Since he was pulling off the calm, confident look much better than I was, I turned back to the judge and said, 'I think he’s in a better position to explain those right now.'
We got through the hearing. The judge was mad, I was mad, and he was just as calm. Although he was finally able to get a bond, he had to borrow money from his family since he had to put down a lot more money than he expected.
Don’t lie to your attorney!"
"It was a typical appointment/interview with the Immigration Committee in order to grant my client a residence permit. He was marrying a woman in my country with my country's nationality, and this is a legitimate reason to be granted a residence permit. So it was a typical procedure.

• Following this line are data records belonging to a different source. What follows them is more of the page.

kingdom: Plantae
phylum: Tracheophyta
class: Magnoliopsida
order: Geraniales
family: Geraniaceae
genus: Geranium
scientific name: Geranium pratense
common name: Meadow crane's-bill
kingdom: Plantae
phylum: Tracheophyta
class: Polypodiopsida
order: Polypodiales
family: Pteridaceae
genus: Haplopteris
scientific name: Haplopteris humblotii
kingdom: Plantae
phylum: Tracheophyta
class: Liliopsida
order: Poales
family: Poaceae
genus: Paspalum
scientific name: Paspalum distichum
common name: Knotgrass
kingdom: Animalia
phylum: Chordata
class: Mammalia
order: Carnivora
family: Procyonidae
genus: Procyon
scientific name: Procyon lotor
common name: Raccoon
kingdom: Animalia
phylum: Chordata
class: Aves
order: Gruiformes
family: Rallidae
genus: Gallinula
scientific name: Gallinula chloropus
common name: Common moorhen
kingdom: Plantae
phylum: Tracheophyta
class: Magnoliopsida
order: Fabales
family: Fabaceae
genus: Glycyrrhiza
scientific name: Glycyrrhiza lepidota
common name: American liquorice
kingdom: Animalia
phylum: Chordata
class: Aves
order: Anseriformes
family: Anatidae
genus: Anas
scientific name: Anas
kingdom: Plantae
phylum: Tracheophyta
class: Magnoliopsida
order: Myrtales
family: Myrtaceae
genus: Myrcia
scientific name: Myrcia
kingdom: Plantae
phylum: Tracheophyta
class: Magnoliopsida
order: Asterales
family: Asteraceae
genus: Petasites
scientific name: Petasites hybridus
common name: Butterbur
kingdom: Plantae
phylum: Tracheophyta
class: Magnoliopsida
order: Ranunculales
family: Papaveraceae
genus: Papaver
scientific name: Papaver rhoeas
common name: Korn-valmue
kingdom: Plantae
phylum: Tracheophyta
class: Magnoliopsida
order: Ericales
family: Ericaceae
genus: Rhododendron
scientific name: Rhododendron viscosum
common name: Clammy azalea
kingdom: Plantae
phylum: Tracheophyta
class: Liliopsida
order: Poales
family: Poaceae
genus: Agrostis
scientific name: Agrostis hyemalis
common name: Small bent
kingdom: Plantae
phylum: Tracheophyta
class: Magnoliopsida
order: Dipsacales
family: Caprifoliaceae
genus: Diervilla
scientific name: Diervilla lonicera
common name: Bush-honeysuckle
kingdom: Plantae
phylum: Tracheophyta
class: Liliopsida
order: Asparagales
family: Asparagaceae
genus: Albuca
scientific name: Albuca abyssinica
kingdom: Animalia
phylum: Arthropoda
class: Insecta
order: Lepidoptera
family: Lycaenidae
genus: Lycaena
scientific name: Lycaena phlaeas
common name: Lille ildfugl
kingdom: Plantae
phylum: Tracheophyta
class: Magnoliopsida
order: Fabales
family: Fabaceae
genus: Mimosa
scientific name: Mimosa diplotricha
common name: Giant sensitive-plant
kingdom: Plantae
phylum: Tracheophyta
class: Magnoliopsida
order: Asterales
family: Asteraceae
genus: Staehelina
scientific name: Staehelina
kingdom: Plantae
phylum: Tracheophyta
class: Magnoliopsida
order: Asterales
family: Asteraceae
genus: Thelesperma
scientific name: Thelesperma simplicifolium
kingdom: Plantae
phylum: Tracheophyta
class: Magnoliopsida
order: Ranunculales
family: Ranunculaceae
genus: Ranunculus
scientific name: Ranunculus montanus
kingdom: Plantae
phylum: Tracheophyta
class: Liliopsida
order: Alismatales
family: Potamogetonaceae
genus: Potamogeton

At least that's what I thought.
The Committee is bored to death and we all want to be over with it, so they ask him all typical and boring questions, like how did they meet, where they live, etc. (They ask these things to identify white/false marriages).
At some point, they ask him if he was married before and he says 'Yes, back in my home country and I am still married actually, never got a divorce'
What the heck?
I was stunned. Double marriage is forbidden in my country. And he never bothered to mention this detail to me, neither to the other lawyer when we asked him. He later told me he said the truth because he was afraid to lie in front of a Committee.
An honest and stupid man.
I got all my money though, yet we had to find another way to gain a residence permit."